Saved entries ::
_____
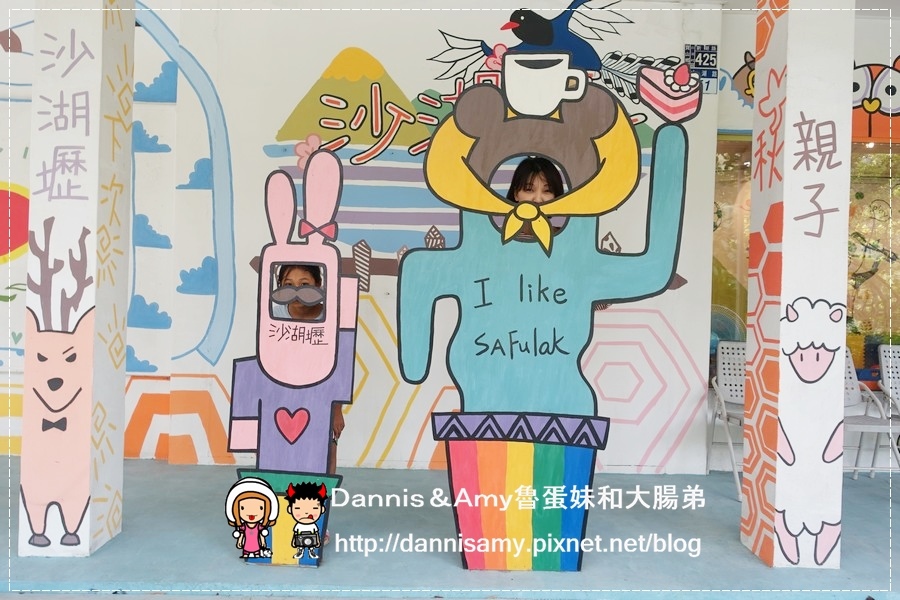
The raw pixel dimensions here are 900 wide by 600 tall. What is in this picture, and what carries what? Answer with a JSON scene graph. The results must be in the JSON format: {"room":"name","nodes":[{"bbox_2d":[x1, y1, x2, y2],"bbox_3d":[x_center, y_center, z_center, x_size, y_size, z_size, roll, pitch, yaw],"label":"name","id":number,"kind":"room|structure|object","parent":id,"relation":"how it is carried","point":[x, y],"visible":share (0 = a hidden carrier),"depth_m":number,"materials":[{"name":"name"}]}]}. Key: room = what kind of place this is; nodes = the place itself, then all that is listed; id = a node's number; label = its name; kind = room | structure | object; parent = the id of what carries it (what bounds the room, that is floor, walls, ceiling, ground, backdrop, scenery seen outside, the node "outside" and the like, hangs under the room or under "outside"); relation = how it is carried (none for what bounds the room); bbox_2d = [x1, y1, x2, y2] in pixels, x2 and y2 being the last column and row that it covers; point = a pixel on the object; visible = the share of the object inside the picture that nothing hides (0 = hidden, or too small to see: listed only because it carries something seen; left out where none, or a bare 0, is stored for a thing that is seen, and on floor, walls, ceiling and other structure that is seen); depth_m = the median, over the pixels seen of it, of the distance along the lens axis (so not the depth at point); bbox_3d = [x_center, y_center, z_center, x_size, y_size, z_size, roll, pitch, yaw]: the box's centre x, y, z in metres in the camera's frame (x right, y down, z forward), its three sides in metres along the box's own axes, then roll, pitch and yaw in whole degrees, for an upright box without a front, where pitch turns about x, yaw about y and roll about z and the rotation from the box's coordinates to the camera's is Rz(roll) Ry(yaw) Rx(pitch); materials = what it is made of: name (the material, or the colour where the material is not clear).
{"room":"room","nodes":[
{"label":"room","id":0,"kind":"room"},
{"bbox_2d":[0,0,722,475],"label":"wall","id":1,"kind":"structure","parent":0,"point":[335,44],"depth_m":4.59,"materials":[{"name":"white paint"}]},
{"bbox_2d":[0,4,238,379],"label":"mural","id":2,"kind":"object","parent":1,"relation":"attached to","point":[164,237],"visible":0.87,"depth_m":4.69,"materials":[{"name":"blue"}]},
{"bbox_2d":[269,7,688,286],"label":"mural","id":3,"kind":"object","parent":1,"relation":"attached to","point":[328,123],"visible":0.68,"depth_m":4.36,"materials":[{"name":"multicoloured paint"}]},
{"bbox_2d":[683,43,717,93],"bbox_3d":[1.701,-1.572,4.600,0.220,0.325,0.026,1,0,-1],"label":"wall sign","id":4,"kind":"object","parent":1,"relation":"attached to","point":[710,46],"visible":0.77,"depth_m":4.59,"materials":[{"name":"blue"}]},
{"bbox_2d":[0,455,899,599],"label":"floor","id":5,"kind":"structure","parent":0,"point":[860,488],"depth_m":3.09,"materials":[{"name":"blue"}]},
{"bbox_2d":[18,0,132,558],"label":"left pillar","id":6,"kind":"structure","parent":5,"relation":"on","point":[95,125],"depth_m":2.97,"materials":[{"name":"white paint"}]},
{"bbox_2d":[227,147,360,568],"bbox_3d":[-0.688,0.254,2.952,0.589,1.786,0.151,1,0,-1],"label":"cutout","id":7,"kind":"object","parent":5,"relation":"on","point":[333,266],"visible":0.98,"depth_m":2.94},
{"bbox_2d":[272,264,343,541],"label":"child","id":8,"kind":"object","parent":5,"relation":"on","point":[302,273],"visible":0.21,"depth_m":3.14},
{"bbox_2d":[505,155,565,242],"bbox_3d":[0.372,0.047,3.078,0.412,1.336,0.484,1,0,-1],"label":"child","id":9,"kind":"object","parent":5,"relation":"on","point":[531,182],"visible":0.18,"depth_m":3.12},
{"bbox_2d":[392,42,700,571],"bbox_3d":[0.410,0.039,2.914,1.266,2.289,0.226,1,0,-1],"label":"cutout","id":10,"kind":"object","parent":5,"relation":"on","point":[511,354],"visible":0.99,"depth_m":2.89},
{"bbox_2d":[707,340,745,499],"bbox_3d":[1.965,0.735,4.300,0.499,0.920,0.591,2,0,10],"label":"folding chair","id":11,"kind":"object","parent":5,"relation":"on","point":[733,387],"visible":0.42,"depth_m":4.52,"materials":[{"name":"white plastic"}]},
{"bbox_2d":[740,0,853,569],"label":"pillar","id":12,"kind":"structure","parent":5,"relation":"on","point":[788,81],"depth_m":3.04,"materials":[{"name":"white paint"}]},
{"bbox_2d":[842,346,899,478],"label":"white chair","id":13,"kind":"object","parent":5,"relation":"on","point":[860,425],"visible":0.45,"depth_m":4.28,"materials":[{"name":"white plastic"}]},
{"bbox_2d":[875,341,899,471],"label":"folding chair","id":14,"kind":"object","parent":5,"relation":"on","point":[883,354],"visible":0.93,"depth_m":4.59,"materials":[{"name":"white plastic"}]},
{"bbox_2d":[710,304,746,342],"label":"electric fan","id":15,"kind":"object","parent":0,"point":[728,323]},
{"bbox_2d":[713,8,898,470],"bbox_3d":[3.835,-0.370,4.808,4.437,3.174,0.343,1,0,-1],"label":"right wall","id":16,"kind":"structure","parent":0,"point":[856,51],"depth_m":4.78,"materials":[{"name":"white paint"}]},
{"bbox_2d":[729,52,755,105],"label":"painted animal","id":17,"kind":"object","parent":16,"relation":"attached to","point":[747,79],"visible":0.58,"depth_m":4.71,"materials":[{"name":"brown paint"}]},
{"bbox_2d":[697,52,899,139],"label":"mural","id":18,"kind":"object","parent":16,"relation":"attached to","point":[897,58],"visible":0.75,"depth_m":4.68,"materials":[{"name":"white paint"}]},
{"bbox_2d":[711,135,899,382],"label":"window","id":19,"kind":"structure","parent":16,"relation":"in","point":[877,186],"depth_m":4.88,"materials":[{"name":"glass"}]},
{"bbox_2d":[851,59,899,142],"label":"painted owl","id":20,"kind":"object","parent":16,"relation":"attached to","point":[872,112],"visible":0.8,"depth_m":4.67,"materials":[{"name":"orange paint"}]},
{"bbox_2d":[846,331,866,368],"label":"yellow basket","id":21,"kind":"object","parent":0,"point":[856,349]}
]}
_____
TASK GOAL :: Copy the lines above exactly and exclude every image.

RESULT OF THIS EXERCISE ::
The raw pixel dimensions here are 900 wide by 600 tall. What is in this picture, and what carries what? Answer with a JSON scene graph. The results must be in the JSON format: {"room":"name","nodes":[{"bbox_2d":[x1, y1, x2, y2],"bbox_3d":[x_center, y_center, z_center, x_size, y_size, z_size, roll, pitch, yaw],"label":"name","id":number,"kind":"room|structure|object","parent":id,"relation":"how it is carried","point":[x, y],"visible":share (0 = a hidden carrier),"depth_m":number,"materials":[{"name":"name"}]}]}. Key: room = what kind of place this is; nodes = the place itself, then all that is listed; id = a node's number; label = its name; kind = room | structure | object; parent = the id of what carries it (what bounds the room, that is floor, walls, ceiling, ground, backdrop, scenery seen outside, the node "outside" and the like, hangs under the room or under "outside"); relation = how it is carried (none for what bounds the room); bbox_2d = [x1, y1, x2, y2] in pixels, x2 and y2 being the last column and row that it covers; point = a pixel on the object; visible = the share of the object inside the picture that nothing hides (0 = hidden, or too small to see: listed only because it carries something seen; left out where none, or a bare 0, is stored for a thing that is seen, and on floor, walls, ceiling and other structure that is seen); depth_m = the median, over the pixels seen of it, of the distance along the lens axis (so not the depth at point); bbox_3d = [x_center, y_center, z_center, x_size, y_size, z_size, roll, pitch, yaw]: the box's centre x, y, z in metres in the camera's frame (x right, y down, z forward), its three sides in metres along the box's own axes, then roll, pitch and yaw in whole degrees, for an upright box without a front, where pitch turns about x, yaw about y and roll about z and the rotation from the box's coordinates to the camera's is Rz(roll) Ry(yaw) Rx(pitch); materials = what it is made of: name (the material, or the colour where the material is not clear).
{"room":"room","nodes":[
{"label":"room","id":0,"kind":"room"},
{"bbox_2d":[0,0,722,475],"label":"wall","id":1,"kind":"structure","parent":0,"point":[335,44],"depth_m":4.59,"materials":[{"name":"white paint"}]},
{"bbox_2d":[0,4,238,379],"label":"mural","id":2,"kind":"object","parent":1,"relation":"attached to","point":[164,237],"visible":0.87,"depth_m":4.69,"materials":[{"name":"blue"}]},
{"bbox_2d":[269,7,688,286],"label":"mural","id":3,"kind":"object","parent":1,"relation":"attached to","point":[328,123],"visible":0.68,"depth_m":4.36,"materials":[{"name":"multicoloured paint"}]},
{"bbox_2d":[683,43,717,93],"bbox_3d":[1.701,-1.572,4.600,0.220,0.325,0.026,1,0,-1],"label":"wall sign","id":4,"kind":"object","parent":1,"relation":"attached to","point":[710,46],"visible":0.77,"depth_m":4.59,"materials":[{"name":"blue"}]},
{"bbox_2d":[0,455,899,599],"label":"floor","id":5,"kind":"structure","parent":0,"point":[860,488],"depth_m":3.09,"materials":[{"name":"blue"}]},
{"bbox_2d":[18,0,132,558],"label":"left pillar","id":6,"kind":"structure","parent":5,"relation":"on","point":[95,125],"depth_m":2.97,"materials":[{"name":"white paint"}]},
{"bbox_2d":[227,147,360,568],"bbox_3d":[-0.688,0.254,2.952,0.589,1.786,0.151,1,0,-1],"label":"cutout","id":7,"kind":"object","parent":5,"relation":"on","point":[333,266],"visible":0.98,"depth_m":2.94},
{"bbox_2d":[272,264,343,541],"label":"child","id":8,"kind":"object","parent":5,"relation":"on","point":[302,273],"visible":0.21,"depth_m":3.14},
{"bbox_2d":[505,155,565,242],"bbox_3d":[0.372,0.047,3.078,0.412,1.336,0.484,1,0,-1],"label":"child","id":9,"kind":"object","parent":5,"relation":"on","point":[531,182],"visible":0.18,"depth_m":3.12},
{"bbox_2d":[392,42,700,571],"bbox_3d":[0.410,0.039,2.914,1.266,2.289,0.226,1,0,-1],"label":"cutout","id":10,"kind":"object","parent":5,"relation":"on","point":[511,354],"visible":0.99,"depth_m":2.89},
{"bbox_2d":[707,340,745,499],"bbox_3d":[1.965,0.735,4.300,0.499,0.920,0.591,2,0,10],"label":"folding chair","id":11,"kind":"object","parent":5,"relation":"on","point":[733,387],"visible":0.42,"depth_m":4.52,"materials":[{"name":"white plastic"}]},
{"bbox_2d":[740,0,853,569],"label":"pillar","id":12,"kind":"structure","parent":5,"relation":"on","point":[788,81],"depth_m":3.04,"materials":[{"name":"white paint"}]},
{"bbox_2d":[842,346,899,478],"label":"white chair","id":13,"kind":"object","parent":5,"relation":"on","point":[860,425],"visible":0.45,"depth_m":4.28,"materials":[{"name":"white plastic"}]},
{"bbox_2d":[875,341,899,471],"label":"folding chair","id":14,"kind":"object","parent":5,"relation":"on","point":[883,354],"visible":0.93,"depth_m":4.59,"materials":[{"name":"white plastic"}]},
{"bbox_2d":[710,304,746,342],"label":"electric fan","id":15,"kind":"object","parent":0,"point":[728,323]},
{"bbox_2d":[713,8,898,470],"bbox_3d":[3.835,-0.370,4.808,4.437,3.174,0.343,1,0,-1],"label":"right wall","id":16,"kind":"structure","parent":0,"point":[856,51],"depth_m":4.78,"materials":[{"name":"white paint"}]},
{"bbox_2d":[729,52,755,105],"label":"painted animal","id":17,"kind":"object","parent":16,"relation":"attached to","point":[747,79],"visible":0.58,"depth_m":4.71,"materials":[{"name":"brown paint"}]},
{"bbox_2d":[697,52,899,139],"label":"mural","id":18,"kind":"object","parent":16,"relation":"attached to","point":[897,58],"visible":0.75,"depth_m":4.68,"materials":[{"name":"white paint"}]},
{"bbox_2d":[711,135,899,382],"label":"window","id":19,"kind":"structure","parent":16,"relation":"in","point":[877,186],"depth_m":4.88,"materials":[{"name":"glass"}]},
{"bbox_2d":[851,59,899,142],"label":"painted owl","id":20,"kind":"object","parent":16,"relation":"attached to","point":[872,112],"visible":0.8,"depth_m":4.67,"materials":[{"name":"orange paint"}]},
{"bbox_2d":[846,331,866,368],"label":"yellow basket","id":21,"kind":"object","parent":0,"point":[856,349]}
]}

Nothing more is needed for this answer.